I am just wondering if Certbot is a work in progress for CentOS 8? And if it is, is there an ETA?

Yes, the official instructions are to use certbot-auto: https://certbot.eff.org/lets-encrypt/centosrhel8-other

Thank you for the quick reply.

Now that will let me set my Apache cert but what about for my email server? I am using postfix and dovecot for my email server. Is it done the same way? or do I just use the same cert? In the past I just created one for Apache and then one for my email using www.example.com for apache and mail.example.com for my email.

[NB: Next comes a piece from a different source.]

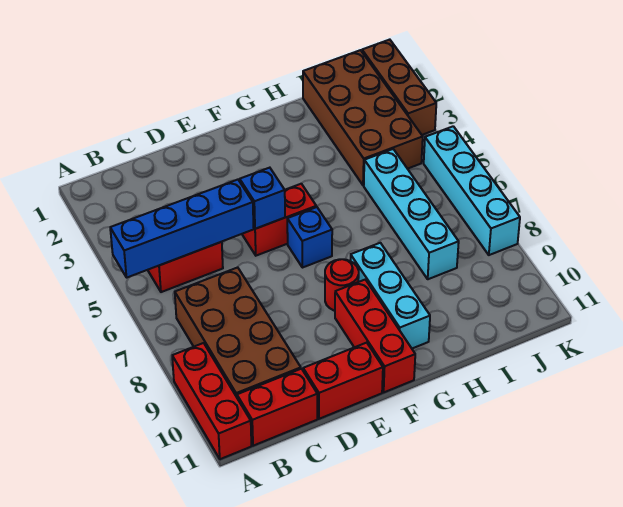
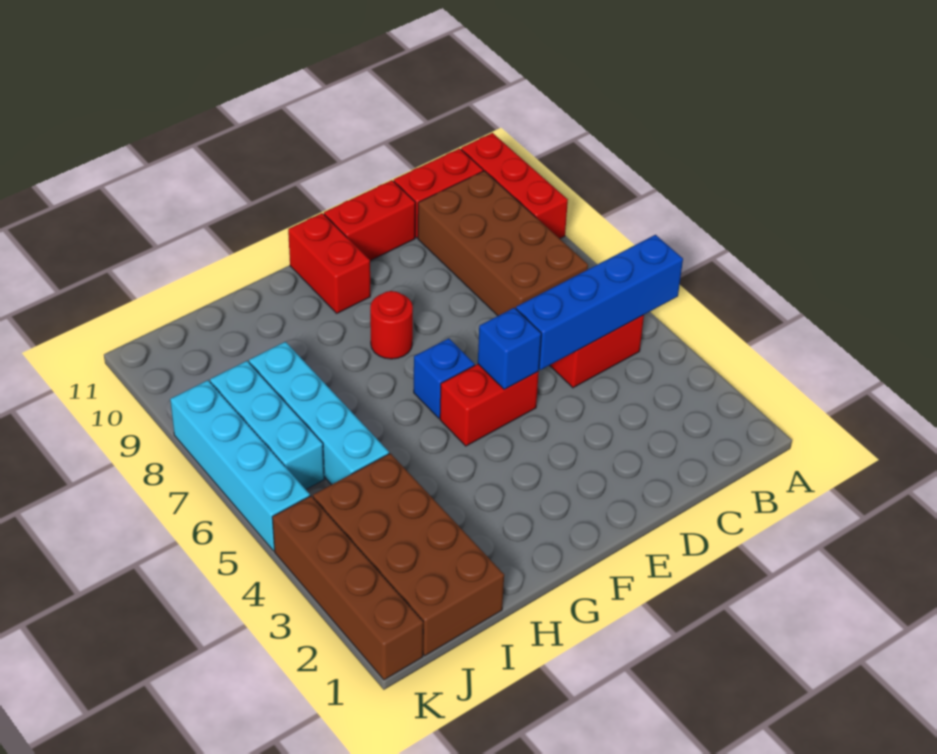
red brick F9:F11 level 1 -> red brick F10:F11 level 1
cyan brick G8:G10 level 1 -> cyan brick J6:J8 level 1
brown brick K1:K3 level 1 -> brown brick K1:K4 level 1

Assuming mail.example.com is on the same server as www.example.com, you could create a dummy virtualhost in Apache that responds to mail.example.com:

<VirtualHost *:80>
  ServerName mail.example.com

and issue a separate certificate for it:

certbot certonly -d mail.example.com -a apache \
--deploy-hook "service postfix reload; service dovecot reload"

Certbot doesn’t know how to configure Postfix and Dovecot with the new certificate, so you’ll need to do that part on your own. https://ssl-config.mozilla.org can propose configuration for both Postfix and Dovecot.

Just substitute the file paths:

Mozilla SSL Config Path Certbot Path
/path/to/signed_cert_plus_intermediates /etc/letsencrypt/live/mail.example.com/fullchain.pem
/path/to/private_key /etc/letsencrypt/live/mail.example.com/privkey.pem

Why do these two services want different verbs here? I suppose the dovecot service as packaged by the operating system lacks a concept of reloading?

I couldn’t find a quick answer to whether Dovecot reloads the certificate by SIGHUP or not. I’ve tested now - it does.

I will not be needing a VirtualHost for the email server. The mail.example.com will be used strictly for the email server. As for the www.example.com will be strictly for when I set up web mail.

@schoen Unfortunately when I set up CentOS 8 on my system I did a minimal install, which did not include Dovecot, so I had to install Dovecot after setting up the OS.

The purpose of the virtualhost is so that you can acquire a certificate for that domain using HTTP validation.

Otherwise, you don't have a way to authenticate your control of mail.example.com.

Okay now I understand. I will just add that line to my already existing VirtualHost.

This topic was automatically closed 30 days after the last reply. New replies are no longer allowed.